В парке, неся перед собой, как грудных младенцев, загипсованные руки, тяжело опираясь на костыли, бродили раненые. Из-за ограды доносился невнятный говор улицы. Казалось, что война идет где-то очень далеко. О ней напоминали только эти бледные, искалеченные люди, покрытые черной копотью стены полуразрушенных жилых домов да изредка проплывающий в небесной голубизне странный, похожий на сани с длинными полозьями, немецкий самолет-разведчик, по которому постреливали наши зенитные пушки. Отгонят зенитчики непрошеного гостя, и опять наступает тишина.
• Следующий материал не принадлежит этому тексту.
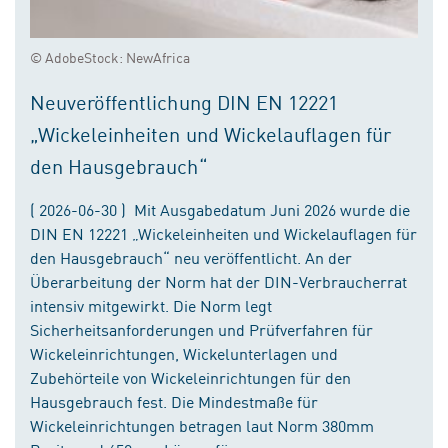
© AdobeStock: NewAfrica
Neuveröffentlichung DIN EN 12221
„Wickeleinheiten und Wickelauflagen für
den Hausgebrauch“
( 2026-06-30 ) Mit Ausgabedatum Juni 2026 wurde die
DIN EN 12221 „Wickeleinheiten und Wickelauflagen für
den Hausgebrauch“ neu veröffentlicht. An der
Überarbeitung der Norm hat der DIN-Verbraucherrat
intensiv mitgewirkt. Die Norm legt
Sicherheitsanforderungen und Prüfverfahren für
Wickeleinrichtungen, Wickelunterlagen und
Zubehörteile von Wickeleinrichtungen für den
Hausgebrauch fest. Die Mindestmaße für
Wickeleinrichtungen betragen laut Norm 380mm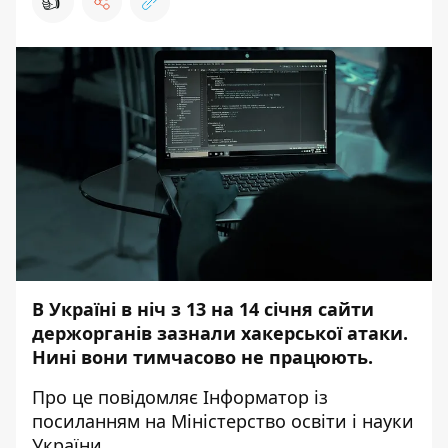
👍
В Україні в ніч з 13 на 14 січня сайти
держорганів зазнали хакерської атаки.
Нині вони тимчасово не працюють.
Про це повідомляє
Інформатор
із
посиланням на
Міністерство освіти і науки
України
.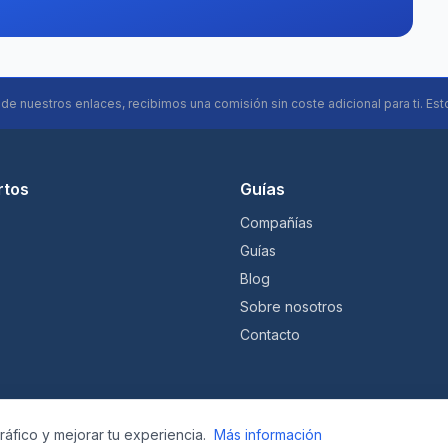
s de nuestros enlaces, recibimos una comisión sin coste adicional para ti. Est
rtos
Guías
Compañías
Guías
Blog
Sobre nosotros
Contacto
tráfico y mejorar tu experiencia.
Más información
© 2026 alquilercochesaeropuertos.com — Un proyecto de Liberty Digital LLC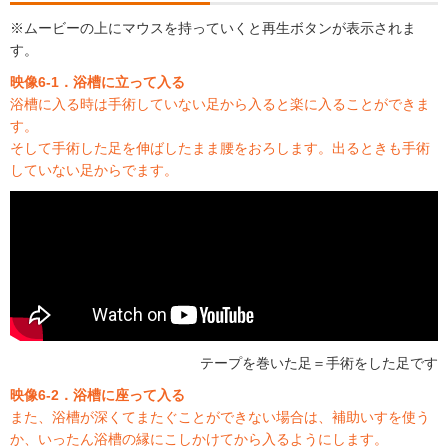
※ムービーの上にマウスを持っていくと再生ボタンが表示されま
す。
映像6-1．浴槽に立って入る
浴槽に入る時は手術していない足から入ると楽に入ることができま
す。
そして手術した足を伸ばしたまま腰をおろします。出るときも手術
していない足からでます。
テープを巻いた足＝手術をした足です
映像6-2．浴槽に座って入る
また、浴槽が深くてまたぐことができない場合は、補助いすを使う
か、いったん浴槽の縁にこしかけてから入るようにします。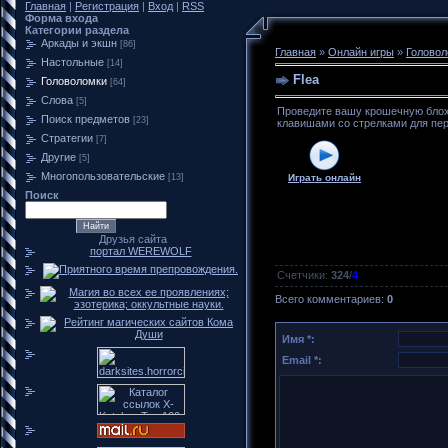
Главная
|
Регистрация
|
Вход
|
RSS
Форма входа
Категории раздела
Аркады и экшн
[86]
Главная
»
Онлайн игры
»
Головол
Настольные
[14]
Flea
Головоломки
[64]
Слова
[5]
Проведите вашу крошечную блоху
Поиск предметов
[23]
клавишами со стрелками для пер
Стратегии
[7]
Другие
[5]
Многопользовательские
[13]
Играть онлайн
Поиск
Друзья сайта
портал WEREWOLF
Счетчики
:
324
/
4
Всего комментариев
:
0
Имя *:
Email *:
Но Андрей хорошо знал, насколько обманчива эта тишина. Он давно научился понимать истинный смысл лаконичных сводок Совинформбюро и подспудную суть газетных сообщений. Ему о многом говорят вроде бы спокойные слова: «оперативная пауза», «бои местного значения», «без существенных изменений». Они отнюдь не означают бездействия противоборствующих сил. За ними, этими внешне спокойными словами, скрыты тысячи смертей и тяжелых ранений, опасные рейды разведчиков и допросы пленных, пожары и разрушения. Война бушует не только на Северо-Западном, Западном и Калининском фронтах, где все еще продолжается медленное наступление наших войск, и не только на океанских просторах, где наступают японцы. Она проходит по заболоченным берегам мелководной речушки в каких-то шестидесяти километрах от Ростова. И хотя оттуда в город не доносятся ни пулеметные очереди, ни редкие залпы пушек, опасность нового наступления врага отнюдь не снята. Андрей Ставров превосходно понимает, что именно в такую пору кажущегося затишья оба противника усиленно готовятся к очередной кровавой схватке: тайно подтягивают и маскируют резервные полки и дивизии, подвозят боеприпасы, горючее, провиант, прокладывают дополнительные дороги, строят аэродромы, непрерывно ведут разведку, ни днем ни ночью не замирает изощренная работа в штабах…
К погруженному в свои думы Андрею один за другим подходили товарищи по госпиталю, пытаясь заговорить, но он угрюмо отмалчивался. Ему смертно надоело здесь все: и пропахшая специфическими госпитальными запахами палата, и такие же специфические госпитальные разговоры. Он считал, что его пора бы уже и выписать отсюда, а о нем как будто забыли.